Fair Queuing is basically the idea that we track the amount of data used by each "flow" (in this paper the authors choose to consider source-destination pairs as the unit of a flow) and split the available bandwidth evenly between each flow. This requires a per flow queue, such that if a particular flow sends another unit of data before its previous one has been sent it only adds to its own queue, causing drops during congestion.

The "most fair" FQ algorithm is a bit-by-bit round-robin (BR) approach in which one bit is sent from each flow each round such that each flow gets exactly the same amount of bandwidth. Since this is clearly infeasible the authors look at doing packet level queuing.
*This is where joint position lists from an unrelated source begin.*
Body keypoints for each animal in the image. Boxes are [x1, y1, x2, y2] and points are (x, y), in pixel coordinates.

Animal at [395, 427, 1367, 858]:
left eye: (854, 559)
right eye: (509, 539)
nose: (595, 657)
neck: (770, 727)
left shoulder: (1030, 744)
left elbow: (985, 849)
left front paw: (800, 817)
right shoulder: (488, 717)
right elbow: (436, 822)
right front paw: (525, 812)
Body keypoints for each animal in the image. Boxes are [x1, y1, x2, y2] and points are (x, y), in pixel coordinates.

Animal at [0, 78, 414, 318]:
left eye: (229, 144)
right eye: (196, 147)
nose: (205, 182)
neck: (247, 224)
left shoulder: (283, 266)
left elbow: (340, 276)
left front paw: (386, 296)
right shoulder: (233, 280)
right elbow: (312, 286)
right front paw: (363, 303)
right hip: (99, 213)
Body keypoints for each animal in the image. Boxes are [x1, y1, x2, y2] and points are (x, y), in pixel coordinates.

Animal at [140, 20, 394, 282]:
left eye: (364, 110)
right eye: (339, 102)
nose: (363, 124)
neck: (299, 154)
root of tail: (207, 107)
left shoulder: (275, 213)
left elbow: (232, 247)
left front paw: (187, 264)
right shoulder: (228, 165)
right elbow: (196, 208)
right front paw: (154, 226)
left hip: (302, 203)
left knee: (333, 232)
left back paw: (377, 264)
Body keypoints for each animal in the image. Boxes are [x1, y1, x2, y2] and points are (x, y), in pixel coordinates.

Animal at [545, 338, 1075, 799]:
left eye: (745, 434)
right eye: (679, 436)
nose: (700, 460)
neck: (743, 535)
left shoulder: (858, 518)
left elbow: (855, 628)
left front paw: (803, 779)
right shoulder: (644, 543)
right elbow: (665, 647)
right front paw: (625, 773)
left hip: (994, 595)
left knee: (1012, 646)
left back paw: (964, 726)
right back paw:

The original propsal from Nagle did not take packet size into account, allowing users to game the system by sending large packets. The authors instead basically order packets by their finishing times (always picking the packet with the soonest finishing time to be sent next) which closely approximates BR.

A simple optimization is done for 'telnet' style connections. If a connection is inactive (as a interactive connection often will be during wait times) it is given a priority boost, providing better performance for interactive sessions.

The authors evaluate FQ vs. FCFS with a variety of flow-control algorithms and show that FQ provides better server and avoids congestion.

Thoughts
FQ deals nicely with the problem of misbehaving senders. They will simply overflow their queues without effecting anyone else. It also clearly provides more fair allocations even when all senders are behaving, since there may be various different flow-control algorithms operating simultaneously and they all might send at different rates.

I had two main concerns while reading this paper. First is the added complexity it adds to routers, that would have to classify packets as belonging to a particular flow. This is non-trivial and would require considerably more powerful routers. Second is the (somewhat) arbitrary choice of source-destination pairs as the unit of flow. This can be gamed by opening connections to lots of receivers, or could unintentionally punish powerful machines that just happen to be hosting many users connecting to the same service. Still, I don't have a better solution.